La dépréciation du yen de 12% contre dollar, 9% contre euro et 7% contre le won sud-coréen depuis mi-octobre devrait néanmoins permettre d’éviter un retour en zone de déflation, ajoute CA CIB. Les élections de mi-décembre devraient conduire le premier ministre Shinzo Abe vers un nouveau mandat qui permettra de repousser la deuxième hausse du taux de TVA à avril 2017, et de ramener le taux d’impôt sur les sociétés de 36% actuellement à moins de 30% dans le cadre d’un budget de relance budgétaire d’environ 3.000 milliards de yens. De quoi permettre un rebond de la croissance à 1,7% en 2015 et 1,8% en 2016, selon Citigroup.
L’objectif d’un retour à une inflation de 2% d’ici 2016 restera l’objectif commun du gouvernement et de la BoJ. Or, avec l’augmentation des rachats d’obligations d’Etat (JGB) nécessaire pour l’atteindre, «la BoJ a quasiment anéanti la liquidité des JGB», estime la Société Générale. Le rendement à 2 ans est même passé la semaine dernière pour la première fois en territoire négatif. Vendredi, le Trésor a adjugé 2.500 milliards de JGB à 2 ans à un rendement historiquement bas de 0,1%.
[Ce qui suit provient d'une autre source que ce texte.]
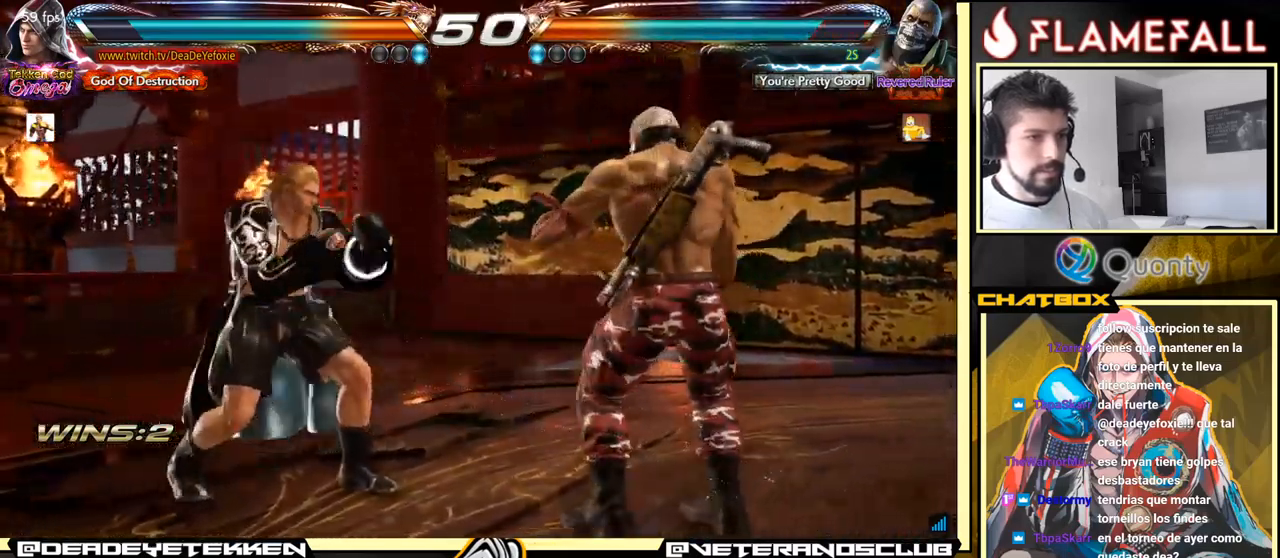
{"buttons": [], "left_stick": "center", "events": [[100, "left_stick", "down-right"], [117, "Y", "down"], [200, "Y", "up"], [234, "A", "down"], [267, "left_stick", "right"], [367, "A", "up"], [500, "left_stick", "center"]]}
Dans ce contexte, la BoJ a indiqué qu’elle ralentira ses opérations de rachats de JGB sur la partie un à trois ans de la courbe à compter de décembre, à 450 milliards de yens par opération. Ce chiffre s'élève à 550 milliards depuis le lancement du QE2, contre 350 milliards au cours du premier programme. A raison de six opérations par mois, le rythme mensuel des rachats sur ces maturités se monte à 3.300 milliards, dont 600 milliards sur le 2 ans.
Les investisseurs étrangers en quête de valeur refuge ont été acheteurs nets de JGB sur les maturités intermédiaires à hauteur de 917 milliards de yens en octobre et 1.500 milliards sur les deux premières semaines de novembre.